▶ Text shown
= = = = =

When I look at a buggy, on the other hand, all I see is problems.
 You can't see what's happening in a buggy, you can't talk to your baby and see them smile, you certainly can't breastfeed in one.
Wheels aren't as agile as legs: our playgroup is up a flight of stairs, which the buggies can't climb, so they have to use a ramp.
For buildings without a ramp, the buggy has to be heaved awkwardly up the steps in the poor parents arms, or else bunny-hopped up the steps more awkwardly still, jolting the child within with every step.
Buggies are bulky: at playgroup they have to be left outside lest they take up all the room, on buses there is room for only one or two, even folded they take up too much space.
I have watched, feeling ridiculously guilty, as a woman was ejected from a bus we rode on, along with her two children and their buggy, to make room for a wheelchair.
I was sitting comfortably on a seat, with Phoebe on my lap and Eleanor curled bedside me.

But imagine how someone would react if I went up to them, as they struggled to fit their buggy into a tiny space, or to heave it up the rainslicked stairs without it slipping all the way down again, and asked: "Why don't you just use a sling?"
Once they'd recovered from the mind-numbing rudeness of my question they would probably come to the conclusion that I was completely potty.
 Because buggy-users don't really see these problems.
Obviously they acknowledge them, they encounter them frequently enough after all, but they don't perceive them as the ridiculous, near-insurmountable barriers to normal function that they appear to me.
Because they aren't.

= = = = =

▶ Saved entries
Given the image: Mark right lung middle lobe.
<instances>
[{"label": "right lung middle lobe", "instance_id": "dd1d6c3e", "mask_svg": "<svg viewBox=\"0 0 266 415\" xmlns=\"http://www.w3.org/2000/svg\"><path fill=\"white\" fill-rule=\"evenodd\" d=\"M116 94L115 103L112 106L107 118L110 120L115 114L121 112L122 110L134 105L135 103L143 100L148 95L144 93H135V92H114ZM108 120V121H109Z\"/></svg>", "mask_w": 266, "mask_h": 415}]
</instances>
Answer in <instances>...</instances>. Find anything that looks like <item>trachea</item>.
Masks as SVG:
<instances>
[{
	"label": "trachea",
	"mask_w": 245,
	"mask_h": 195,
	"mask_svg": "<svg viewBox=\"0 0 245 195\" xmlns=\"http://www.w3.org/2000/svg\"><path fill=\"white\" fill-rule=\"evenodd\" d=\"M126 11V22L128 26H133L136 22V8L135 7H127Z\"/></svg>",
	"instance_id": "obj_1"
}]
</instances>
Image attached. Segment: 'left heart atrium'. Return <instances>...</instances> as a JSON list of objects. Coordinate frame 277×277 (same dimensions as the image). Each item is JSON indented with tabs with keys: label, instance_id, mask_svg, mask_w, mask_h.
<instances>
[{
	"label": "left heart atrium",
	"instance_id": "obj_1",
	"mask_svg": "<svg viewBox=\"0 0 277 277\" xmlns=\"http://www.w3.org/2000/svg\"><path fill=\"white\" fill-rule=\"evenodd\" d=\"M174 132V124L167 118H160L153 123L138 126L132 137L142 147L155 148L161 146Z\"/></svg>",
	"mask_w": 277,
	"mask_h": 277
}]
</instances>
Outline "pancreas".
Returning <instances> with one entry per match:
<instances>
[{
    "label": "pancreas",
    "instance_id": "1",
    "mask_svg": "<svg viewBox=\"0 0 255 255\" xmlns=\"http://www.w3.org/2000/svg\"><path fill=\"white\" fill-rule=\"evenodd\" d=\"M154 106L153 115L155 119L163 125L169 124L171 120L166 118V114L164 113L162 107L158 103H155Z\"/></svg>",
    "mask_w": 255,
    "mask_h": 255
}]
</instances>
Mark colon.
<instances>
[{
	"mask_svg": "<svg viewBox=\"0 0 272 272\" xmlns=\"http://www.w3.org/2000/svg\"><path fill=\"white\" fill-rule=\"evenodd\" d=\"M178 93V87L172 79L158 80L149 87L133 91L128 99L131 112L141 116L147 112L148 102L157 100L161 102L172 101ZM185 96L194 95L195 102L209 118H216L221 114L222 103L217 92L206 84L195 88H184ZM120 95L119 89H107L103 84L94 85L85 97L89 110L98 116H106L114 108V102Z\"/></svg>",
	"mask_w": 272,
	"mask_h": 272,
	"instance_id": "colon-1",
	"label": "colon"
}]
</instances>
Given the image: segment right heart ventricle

= = = = =

▶ Task goal
Can you rewrite the passage about buggies between "When I look" and "with every step.", inclusive, renaming every "ramp" to "slope"?

▶ Solution for this exercise
When I look at a buggy, on the other hand, all I see is problems.
 You can't see what's happening in a buggy, you can't talk to your baby and see them smile, you certainly can't breastfeed in one.
Wheels aren't as agile as legs: our playgroup is up a flight of stairs, which the buggies can't climb, so they have to use a slope.
For buildings without a slope, the buggy has to be heaved awkwardly up the steps in the poor parents arms, or else bunny-hopped up the steps more awkwardly still, jolting the child within with every step.